Cornell Republicans, a student organization, retweeted the YAF posts Thursday, prompting preliminary backlash. Frustration ballooned when screenshots showed Weston Barker ’21, the president of the campus group, and other members celebrating the posts in a group chat.
“Thankfully, I think this situation is one where they will be too busy defending themselves from a national tsunami to substantively attack our organization,” Barker wrote to a Cornell Republicans group chat Thursday, adding that the members were “reaping what they’ve sown.”
Earlier this week, Barker commented to the Washington Free Beacon for a Dec. 15 story about the assembly’s actions. Barker called the proponents of CUPD disarmament “career harassers,” saying they “continue to use fear, defamation, and their social status to put down any form of dissent.”
“When those tools fail, they will go to any lengths to achieve their ideologically singular Cornell, without any regard for statute, bylaws, or morality,” he said to the Free Beacon.
On Friday, Barker told The Sun he “unequivocally” condemned the ensuing harassment, calling it “entirely heinous.” He also said his group chat comments were not encouraging the harassment of his peers and that he had no knowledge they would result from YAF’s coverage.

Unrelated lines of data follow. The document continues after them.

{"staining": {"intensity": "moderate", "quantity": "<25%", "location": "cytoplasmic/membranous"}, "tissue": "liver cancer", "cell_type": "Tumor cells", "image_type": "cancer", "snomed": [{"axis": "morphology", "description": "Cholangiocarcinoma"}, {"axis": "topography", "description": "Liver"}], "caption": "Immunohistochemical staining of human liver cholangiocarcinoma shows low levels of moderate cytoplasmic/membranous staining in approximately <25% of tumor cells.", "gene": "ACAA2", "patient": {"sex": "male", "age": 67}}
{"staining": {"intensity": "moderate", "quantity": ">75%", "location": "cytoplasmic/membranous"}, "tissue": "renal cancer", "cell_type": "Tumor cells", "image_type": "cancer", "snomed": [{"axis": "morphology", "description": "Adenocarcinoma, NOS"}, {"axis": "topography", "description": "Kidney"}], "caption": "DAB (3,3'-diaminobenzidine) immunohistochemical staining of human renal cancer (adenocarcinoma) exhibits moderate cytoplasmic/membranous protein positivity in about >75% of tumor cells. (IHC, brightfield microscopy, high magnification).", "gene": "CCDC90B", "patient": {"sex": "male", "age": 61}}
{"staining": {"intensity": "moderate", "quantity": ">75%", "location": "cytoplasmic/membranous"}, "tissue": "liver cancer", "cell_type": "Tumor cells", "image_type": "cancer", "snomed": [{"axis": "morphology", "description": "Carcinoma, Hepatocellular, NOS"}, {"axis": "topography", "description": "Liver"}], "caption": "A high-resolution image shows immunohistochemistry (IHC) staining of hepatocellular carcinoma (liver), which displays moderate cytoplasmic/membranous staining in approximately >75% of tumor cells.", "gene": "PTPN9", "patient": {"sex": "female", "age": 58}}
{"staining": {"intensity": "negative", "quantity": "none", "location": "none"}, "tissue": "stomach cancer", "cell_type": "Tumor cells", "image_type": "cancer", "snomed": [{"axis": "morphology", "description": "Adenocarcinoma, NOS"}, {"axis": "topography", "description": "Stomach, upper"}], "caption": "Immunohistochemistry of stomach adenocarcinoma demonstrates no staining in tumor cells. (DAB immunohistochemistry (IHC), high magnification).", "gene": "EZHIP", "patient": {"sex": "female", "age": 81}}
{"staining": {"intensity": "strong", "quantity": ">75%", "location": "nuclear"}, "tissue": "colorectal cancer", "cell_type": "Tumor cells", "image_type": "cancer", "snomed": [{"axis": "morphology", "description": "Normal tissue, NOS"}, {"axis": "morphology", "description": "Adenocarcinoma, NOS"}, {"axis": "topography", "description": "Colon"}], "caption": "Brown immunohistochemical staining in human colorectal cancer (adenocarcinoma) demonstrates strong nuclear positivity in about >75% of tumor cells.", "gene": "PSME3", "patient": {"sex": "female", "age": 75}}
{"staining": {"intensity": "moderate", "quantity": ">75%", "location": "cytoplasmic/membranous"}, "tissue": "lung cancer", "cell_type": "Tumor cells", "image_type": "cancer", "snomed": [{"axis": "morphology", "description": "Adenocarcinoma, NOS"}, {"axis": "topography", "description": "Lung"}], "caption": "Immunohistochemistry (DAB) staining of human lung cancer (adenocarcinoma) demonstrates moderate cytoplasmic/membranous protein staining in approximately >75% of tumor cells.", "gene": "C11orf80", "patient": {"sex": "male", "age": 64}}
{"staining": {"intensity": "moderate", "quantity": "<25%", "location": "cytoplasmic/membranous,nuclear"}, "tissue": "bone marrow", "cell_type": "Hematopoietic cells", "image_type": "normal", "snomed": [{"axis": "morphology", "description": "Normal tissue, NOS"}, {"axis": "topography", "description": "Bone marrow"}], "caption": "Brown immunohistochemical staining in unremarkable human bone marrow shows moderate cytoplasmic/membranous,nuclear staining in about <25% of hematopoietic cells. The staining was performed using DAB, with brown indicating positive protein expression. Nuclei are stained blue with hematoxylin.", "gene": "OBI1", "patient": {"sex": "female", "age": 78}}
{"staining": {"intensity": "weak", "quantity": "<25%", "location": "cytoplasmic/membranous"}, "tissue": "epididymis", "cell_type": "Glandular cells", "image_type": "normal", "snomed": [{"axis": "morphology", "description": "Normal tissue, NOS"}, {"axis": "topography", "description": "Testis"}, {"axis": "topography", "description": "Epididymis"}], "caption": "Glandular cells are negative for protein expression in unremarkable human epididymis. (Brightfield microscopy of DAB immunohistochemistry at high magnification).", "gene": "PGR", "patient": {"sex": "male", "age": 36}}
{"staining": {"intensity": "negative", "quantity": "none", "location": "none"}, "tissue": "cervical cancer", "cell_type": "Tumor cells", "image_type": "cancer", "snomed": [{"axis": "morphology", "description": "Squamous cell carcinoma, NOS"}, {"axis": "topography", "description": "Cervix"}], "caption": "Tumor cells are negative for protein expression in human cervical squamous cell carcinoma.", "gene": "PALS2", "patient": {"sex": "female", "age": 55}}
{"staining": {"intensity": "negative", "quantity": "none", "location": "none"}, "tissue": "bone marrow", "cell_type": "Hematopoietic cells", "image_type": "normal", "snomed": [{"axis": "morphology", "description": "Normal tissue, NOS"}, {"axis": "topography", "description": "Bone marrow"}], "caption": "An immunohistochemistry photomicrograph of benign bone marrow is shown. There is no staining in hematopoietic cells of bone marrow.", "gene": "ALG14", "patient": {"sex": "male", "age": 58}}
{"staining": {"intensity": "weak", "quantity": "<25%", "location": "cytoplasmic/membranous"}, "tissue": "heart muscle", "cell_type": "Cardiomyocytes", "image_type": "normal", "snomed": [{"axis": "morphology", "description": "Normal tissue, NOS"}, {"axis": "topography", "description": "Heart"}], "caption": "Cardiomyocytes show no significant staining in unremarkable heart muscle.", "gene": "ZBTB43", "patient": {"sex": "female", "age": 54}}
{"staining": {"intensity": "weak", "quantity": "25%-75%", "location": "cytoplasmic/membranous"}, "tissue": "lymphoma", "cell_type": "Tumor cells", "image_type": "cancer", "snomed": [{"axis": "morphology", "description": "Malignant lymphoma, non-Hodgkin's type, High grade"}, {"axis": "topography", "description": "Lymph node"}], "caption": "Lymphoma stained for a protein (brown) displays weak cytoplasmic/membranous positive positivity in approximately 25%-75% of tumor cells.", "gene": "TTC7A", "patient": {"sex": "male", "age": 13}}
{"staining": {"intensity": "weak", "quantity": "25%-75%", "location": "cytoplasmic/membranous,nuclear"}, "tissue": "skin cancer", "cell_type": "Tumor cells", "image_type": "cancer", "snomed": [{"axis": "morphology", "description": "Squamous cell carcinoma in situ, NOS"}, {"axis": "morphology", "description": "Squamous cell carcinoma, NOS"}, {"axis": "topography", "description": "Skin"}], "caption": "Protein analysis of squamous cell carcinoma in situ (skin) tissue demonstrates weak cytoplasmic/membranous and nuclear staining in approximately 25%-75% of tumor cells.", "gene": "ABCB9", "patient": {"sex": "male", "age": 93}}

Barker clarified that the Free Beacon reached out to him, and that, as far as he knew, no member of the Cornell Republicans had pitched the story to YAF. The Cornell Republicans executive board made the decision to retweet YAF’s post as “news coverage” of past weeks’ events and publicly available S.A. meeting minutes, Barker said.
The report itself attributed information to an unnamed source on the S.A.; Huang said she spoke to all members and all disputed speaking to the YAF for the article. The story spliced quotes and audio from Huang, Adeghe and Chukwukere, with the author saying Chukwukere “goes full SJW, attacking a student,” and calling them “tyrants-in-training.” It quickly garnered traction in conservative circles, with Ben Shapiro and former Wisconsin Gov. Scott Walker tweeting the story.
This entire story at @Cornell exposes what is wrong at colleges across the country. America is under siege – on campus and in culture.— Scott Walker (@ScottWalker) December 17, 2020
We MUST fight back. We must persist for freedom! 🇺🇸 https://t.co/NLOAEJtYsE
This attention catalyzed the rush of online hate messages, which Lombardi — and many students — then condemned. Adeghe and Huang acknowledged the good intent of the email and the show of public support, but Adeghe pointed out that it can’t change much now, especially as many of the comments are coming from people outside Cornell.
“The rhetoric used by YAF and by the Cornell Republicans was violent and the consequences of their actions are not negligible,” Adeghe wrote in social media posts.
“[Their] opinions were in support of this article, which was the reason we were getting harassed,” Adeghe told The Sun on Friday. “Even if you say, ‘I wasn’t responsible,’ the fact that you agree at all means that you are supporting our harassment.”